The bill's sponsors say the measure is necessary to help tracks and OTBs to combine forces to deal with declining handle by being better able to market their product without directly competing with each other during certain times of the day.
"Making such join cooperative arrangements may lead to better national market penetration of the state's racing products and help to reduce overhead costs and competition among New York's racing producers so that OTBs can effectively market each racetrack's products," states a legislative memo by the bill's sponsors.
The bill is sponsored by Senate co-leader Jeff Klein, a Bronx Democrat, and Assemblyman Gary Pretlow, a Westchester County Democrat who chairs the Assembly racing and wagering committee.
The bill grants immunity from prosecution under federal and state antitrust laws to all tracks and OTBs in the state for the scheduling of race times and dates and simulcast broadcasting.
In 2011, Cuomo vetoed a similar bill saying that New York "must exercise sparingly" its authority to let private entities be immune from state or federal laws. He said at the time that circumstances "underlying this legislation do not warrant the exercise of that extraordinary power nor would the exercise of that power serve the public interest."
Two things have changed since that veto, however.

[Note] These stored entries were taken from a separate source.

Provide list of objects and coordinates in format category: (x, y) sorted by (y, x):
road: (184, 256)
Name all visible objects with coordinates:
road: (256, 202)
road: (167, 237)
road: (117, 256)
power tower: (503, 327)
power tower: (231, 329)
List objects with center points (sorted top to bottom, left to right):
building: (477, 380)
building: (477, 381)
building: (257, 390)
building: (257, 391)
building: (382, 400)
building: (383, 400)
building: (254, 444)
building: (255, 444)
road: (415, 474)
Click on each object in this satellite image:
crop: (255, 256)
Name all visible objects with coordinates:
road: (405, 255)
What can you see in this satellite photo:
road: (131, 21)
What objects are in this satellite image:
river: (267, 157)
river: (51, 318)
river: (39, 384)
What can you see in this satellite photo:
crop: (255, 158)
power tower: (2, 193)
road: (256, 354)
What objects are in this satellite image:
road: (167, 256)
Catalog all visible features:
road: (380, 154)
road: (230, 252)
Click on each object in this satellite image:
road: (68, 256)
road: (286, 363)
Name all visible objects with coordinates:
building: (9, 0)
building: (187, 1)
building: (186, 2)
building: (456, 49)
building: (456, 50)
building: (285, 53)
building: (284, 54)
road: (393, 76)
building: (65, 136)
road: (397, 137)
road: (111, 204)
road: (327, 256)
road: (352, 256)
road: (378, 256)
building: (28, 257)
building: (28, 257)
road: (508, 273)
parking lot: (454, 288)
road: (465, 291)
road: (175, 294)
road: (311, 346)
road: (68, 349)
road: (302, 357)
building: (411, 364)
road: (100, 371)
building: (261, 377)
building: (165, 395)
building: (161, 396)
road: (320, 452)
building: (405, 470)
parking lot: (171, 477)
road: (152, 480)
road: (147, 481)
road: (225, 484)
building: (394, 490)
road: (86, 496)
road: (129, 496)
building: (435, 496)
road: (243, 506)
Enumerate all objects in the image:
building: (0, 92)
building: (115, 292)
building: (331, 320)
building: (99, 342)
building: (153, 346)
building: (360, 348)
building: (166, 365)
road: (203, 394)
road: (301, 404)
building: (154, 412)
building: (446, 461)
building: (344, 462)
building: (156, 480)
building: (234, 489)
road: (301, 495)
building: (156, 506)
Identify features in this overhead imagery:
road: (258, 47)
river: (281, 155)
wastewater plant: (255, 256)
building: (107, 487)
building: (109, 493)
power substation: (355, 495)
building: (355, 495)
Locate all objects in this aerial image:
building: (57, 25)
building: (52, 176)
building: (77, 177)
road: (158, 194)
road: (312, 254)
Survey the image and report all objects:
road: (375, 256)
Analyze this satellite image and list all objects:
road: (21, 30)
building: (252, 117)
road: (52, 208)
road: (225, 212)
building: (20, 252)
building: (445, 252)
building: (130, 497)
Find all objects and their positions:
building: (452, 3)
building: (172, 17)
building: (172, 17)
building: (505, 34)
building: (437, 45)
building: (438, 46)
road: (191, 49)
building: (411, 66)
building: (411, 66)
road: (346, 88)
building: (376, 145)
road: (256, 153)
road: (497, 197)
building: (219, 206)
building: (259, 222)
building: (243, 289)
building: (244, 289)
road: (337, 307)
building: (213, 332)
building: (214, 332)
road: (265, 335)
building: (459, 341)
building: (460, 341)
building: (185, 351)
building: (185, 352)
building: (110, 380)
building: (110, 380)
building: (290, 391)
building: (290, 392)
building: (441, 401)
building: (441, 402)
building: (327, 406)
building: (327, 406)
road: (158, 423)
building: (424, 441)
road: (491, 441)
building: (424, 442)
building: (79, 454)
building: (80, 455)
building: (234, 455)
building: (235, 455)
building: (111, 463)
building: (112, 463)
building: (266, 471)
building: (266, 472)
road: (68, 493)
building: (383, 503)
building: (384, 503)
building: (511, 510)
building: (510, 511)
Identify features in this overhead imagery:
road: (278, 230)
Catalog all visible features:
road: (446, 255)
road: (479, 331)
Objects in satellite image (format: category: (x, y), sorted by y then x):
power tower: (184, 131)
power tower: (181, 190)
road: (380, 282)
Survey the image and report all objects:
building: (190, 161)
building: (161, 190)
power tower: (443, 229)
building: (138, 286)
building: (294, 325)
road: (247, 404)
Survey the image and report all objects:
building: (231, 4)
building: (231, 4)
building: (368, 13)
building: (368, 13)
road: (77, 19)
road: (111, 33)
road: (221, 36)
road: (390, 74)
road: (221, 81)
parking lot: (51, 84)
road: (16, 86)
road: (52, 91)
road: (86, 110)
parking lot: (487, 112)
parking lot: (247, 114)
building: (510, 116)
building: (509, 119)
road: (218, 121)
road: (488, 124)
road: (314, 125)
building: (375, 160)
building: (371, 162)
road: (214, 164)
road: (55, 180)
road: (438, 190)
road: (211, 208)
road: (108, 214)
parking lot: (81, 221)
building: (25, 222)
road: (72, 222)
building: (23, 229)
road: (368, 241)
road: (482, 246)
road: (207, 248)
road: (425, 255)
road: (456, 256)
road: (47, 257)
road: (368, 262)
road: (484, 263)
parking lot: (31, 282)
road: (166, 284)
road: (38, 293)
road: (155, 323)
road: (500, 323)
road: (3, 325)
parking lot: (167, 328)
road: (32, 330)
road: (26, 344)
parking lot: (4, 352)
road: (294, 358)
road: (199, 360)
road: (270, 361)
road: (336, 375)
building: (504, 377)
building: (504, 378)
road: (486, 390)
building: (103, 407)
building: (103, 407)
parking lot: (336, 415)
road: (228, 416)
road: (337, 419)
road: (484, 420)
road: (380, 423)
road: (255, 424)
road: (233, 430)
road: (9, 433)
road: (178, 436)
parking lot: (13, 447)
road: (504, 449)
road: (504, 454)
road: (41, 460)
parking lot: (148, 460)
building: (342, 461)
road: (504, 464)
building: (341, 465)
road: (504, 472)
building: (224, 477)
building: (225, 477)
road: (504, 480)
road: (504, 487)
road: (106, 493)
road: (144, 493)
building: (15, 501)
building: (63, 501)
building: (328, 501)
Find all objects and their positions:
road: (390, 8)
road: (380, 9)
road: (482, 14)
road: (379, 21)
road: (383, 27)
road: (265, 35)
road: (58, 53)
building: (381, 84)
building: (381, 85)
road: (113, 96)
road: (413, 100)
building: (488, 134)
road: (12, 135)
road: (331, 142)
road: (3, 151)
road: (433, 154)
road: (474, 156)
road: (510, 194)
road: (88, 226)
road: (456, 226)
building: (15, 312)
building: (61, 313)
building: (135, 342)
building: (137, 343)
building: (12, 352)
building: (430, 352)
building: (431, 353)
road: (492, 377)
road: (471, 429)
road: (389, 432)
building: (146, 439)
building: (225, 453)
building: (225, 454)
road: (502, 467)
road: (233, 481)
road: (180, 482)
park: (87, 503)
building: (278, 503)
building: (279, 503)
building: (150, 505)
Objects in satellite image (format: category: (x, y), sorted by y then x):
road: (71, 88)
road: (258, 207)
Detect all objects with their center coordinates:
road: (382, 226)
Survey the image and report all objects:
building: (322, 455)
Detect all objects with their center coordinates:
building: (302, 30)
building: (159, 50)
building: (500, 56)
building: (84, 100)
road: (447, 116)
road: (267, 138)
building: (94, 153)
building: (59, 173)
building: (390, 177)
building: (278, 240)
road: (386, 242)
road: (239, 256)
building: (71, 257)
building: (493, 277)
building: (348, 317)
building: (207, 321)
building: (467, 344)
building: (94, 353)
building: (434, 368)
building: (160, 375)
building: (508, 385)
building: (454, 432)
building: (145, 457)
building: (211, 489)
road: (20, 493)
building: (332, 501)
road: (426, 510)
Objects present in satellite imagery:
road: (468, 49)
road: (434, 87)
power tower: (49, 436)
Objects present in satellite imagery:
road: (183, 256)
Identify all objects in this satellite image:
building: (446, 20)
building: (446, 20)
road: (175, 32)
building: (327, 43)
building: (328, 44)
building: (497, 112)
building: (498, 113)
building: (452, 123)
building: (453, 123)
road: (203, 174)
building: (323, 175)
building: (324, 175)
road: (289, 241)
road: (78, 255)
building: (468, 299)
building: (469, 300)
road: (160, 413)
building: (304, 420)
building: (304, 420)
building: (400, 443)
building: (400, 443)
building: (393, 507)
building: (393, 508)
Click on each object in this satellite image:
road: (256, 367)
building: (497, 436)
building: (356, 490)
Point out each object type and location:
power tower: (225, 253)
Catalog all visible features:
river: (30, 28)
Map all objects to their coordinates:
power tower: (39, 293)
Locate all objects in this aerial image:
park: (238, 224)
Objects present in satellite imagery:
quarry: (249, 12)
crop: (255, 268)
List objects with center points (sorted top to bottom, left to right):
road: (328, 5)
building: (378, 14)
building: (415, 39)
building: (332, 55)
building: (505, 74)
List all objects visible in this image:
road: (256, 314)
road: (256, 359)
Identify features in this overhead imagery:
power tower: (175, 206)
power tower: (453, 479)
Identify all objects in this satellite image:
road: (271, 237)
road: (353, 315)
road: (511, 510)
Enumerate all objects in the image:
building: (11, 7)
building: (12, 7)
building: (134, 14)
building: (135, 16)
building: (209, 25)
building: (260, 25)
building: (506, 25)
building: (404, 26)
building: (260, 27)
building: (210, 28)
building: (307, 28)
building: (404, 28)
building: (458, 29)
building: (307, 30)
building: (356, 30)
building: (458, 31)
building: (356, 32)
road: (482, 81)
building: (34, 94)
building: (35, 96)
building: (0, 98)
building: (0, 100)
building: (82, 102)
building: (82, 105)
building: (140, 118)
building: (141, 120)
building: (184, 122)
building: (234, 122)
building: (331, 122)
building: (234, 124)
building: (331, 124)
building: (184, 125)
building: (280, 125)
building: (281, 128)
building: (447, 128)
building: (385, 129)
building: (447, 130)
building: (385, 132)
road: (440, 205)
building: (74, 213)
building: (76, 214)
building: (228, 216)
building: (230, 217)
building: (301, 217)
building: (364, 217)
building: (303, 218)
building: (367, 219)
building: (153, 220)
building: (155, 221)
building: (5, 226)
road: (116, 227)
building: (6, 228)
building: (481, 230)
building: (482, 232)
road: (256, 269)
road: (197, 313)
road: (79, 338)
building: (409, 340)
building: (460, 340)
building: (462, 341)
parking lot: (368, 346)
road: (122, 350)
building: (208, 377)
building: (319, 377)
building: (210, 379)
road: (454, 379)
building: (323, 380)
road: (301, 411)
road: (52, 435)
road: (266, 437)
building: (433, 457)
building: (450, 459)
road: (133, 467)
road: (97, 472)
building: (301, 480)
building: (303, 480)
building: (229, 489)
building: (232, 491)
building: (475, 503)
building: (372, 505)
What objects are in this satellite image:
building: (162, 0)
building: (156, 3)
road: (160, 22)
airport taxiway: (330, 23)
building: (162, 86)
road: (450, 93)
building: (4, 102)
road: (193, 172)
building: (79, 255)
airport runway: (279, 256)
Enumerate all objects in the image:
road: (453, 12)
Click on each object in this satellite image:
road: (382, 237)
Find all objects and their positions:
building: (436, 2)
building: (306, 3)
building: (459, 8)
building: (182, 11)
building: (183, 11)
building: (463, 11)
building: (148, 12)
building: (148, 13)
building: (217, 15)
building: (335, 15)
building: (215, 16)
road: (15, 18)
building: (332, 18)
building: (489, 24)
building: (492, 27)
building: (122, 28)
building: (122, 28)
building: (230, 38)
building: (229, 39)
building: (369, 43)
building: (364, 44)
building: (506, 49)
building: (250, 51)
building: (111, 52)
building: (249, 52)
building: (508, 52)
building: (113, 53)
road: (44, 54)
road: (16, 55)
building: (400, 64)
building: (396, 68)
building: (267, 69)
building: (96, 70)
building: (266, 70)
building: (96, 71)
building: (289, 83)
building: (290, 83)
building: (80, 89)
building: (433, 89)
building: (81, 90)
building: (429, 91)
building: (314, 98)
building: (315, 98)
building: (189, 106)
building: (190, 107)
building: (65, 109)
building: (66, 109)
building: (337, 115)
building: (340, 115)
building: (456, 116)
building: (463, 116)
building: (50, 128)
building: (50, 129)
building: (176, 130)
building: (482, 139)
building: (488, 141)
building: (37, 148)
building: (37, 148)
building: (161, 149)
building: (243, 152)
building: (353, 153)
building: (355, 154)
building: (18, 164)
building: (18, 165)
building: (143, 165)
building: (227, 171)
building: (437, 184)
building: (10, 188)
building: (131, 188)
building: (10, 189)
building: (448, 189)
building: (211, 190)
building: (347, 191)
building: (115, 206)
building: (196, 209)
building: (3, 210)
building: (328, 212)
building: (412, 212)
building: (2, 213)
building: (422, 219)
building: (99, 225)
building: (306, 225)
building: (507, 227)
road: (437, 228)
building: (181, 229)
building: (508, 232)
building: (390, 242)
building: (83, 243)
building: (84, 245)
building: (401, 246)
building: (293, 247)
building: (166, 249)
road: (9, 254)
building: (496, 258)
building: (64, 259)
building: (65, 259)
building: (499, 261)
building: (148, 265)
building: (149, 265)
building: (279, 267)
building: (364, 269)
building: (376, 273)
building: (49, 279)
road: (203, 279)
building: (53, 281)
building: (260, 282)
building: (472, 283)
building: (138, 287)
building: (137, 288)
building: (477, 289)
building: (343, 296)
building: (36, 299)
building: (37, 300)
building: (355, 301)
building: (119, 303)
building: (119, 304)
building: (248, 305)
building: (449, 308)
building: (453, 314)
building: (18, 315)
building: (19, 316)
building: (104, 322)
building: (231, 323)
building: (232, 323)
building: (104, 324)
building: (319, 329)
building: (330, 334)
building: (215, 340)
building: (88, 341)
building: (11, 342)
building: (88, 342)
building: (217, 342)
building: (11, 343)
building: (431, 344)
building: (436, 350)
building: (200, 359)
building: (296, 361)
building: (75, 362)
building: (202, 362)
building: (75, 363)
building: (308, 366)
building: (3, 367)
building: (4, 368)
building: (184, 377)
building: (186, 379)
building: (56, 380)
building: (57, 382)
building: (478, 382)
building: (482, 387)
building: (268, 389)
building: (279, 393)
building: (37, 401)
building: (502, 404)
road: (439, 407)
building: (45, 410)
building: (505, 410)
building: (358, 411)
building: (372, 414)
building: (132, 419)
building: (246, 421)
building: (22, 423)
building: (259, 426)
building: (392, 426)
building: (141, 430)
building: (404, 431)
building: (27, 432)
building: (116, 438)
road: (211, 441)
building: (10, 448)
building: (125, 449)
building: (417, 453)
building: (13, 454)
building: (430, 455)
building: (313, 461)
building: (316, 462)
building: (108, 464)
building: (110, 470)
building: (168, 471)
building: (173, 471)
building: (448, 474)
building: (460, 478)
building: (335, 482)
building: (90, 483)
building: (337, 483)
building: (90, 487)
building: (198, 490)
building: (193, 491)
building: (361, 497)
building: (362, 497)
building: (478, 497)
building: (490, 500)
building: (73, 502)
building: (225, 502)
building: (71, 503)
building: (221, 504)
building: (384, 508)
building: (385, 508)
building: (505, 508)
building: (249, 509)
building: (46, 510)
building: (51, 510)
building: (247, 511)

For starters, the state is now directly in the business of running a racing operation since it took over the temporary control of the New York Racing Association and its three tracks might benefit from the bill's passage.
Moreover, the bill's sponsors have amended the bill to add what they say are new protections. The previous bill vetoed by Cuomo called for only the state Gaming Commission to have the authority to approve agreements entered into by tracks and OTBs that might otherwise raise antitrust concerns. The new measure states that the New York attorney general's office must also approve the agreements.
The measure covers both coordination of race start times and contracts involving the purchase or sale of their broadcasts, simulcasts, and electronic transmissions.
Only those agreements that are shown to "promote the state's legitimate interests in advancing our local horse racing and agricultural industries would be approved," according to the legislative bill memo.
"It is arguable that some joint arrangements between competitive racetracks could pose antitrust questions. The need to preserve the state's ailing racetracks should, however, outweigh any limited anticompetitive effects of any joint marketing or horse race production agreements,' it adds.
The legislation is pending before Pretlow's racing committee and was approved Feb. 4 by the Senate racing panel without any debate.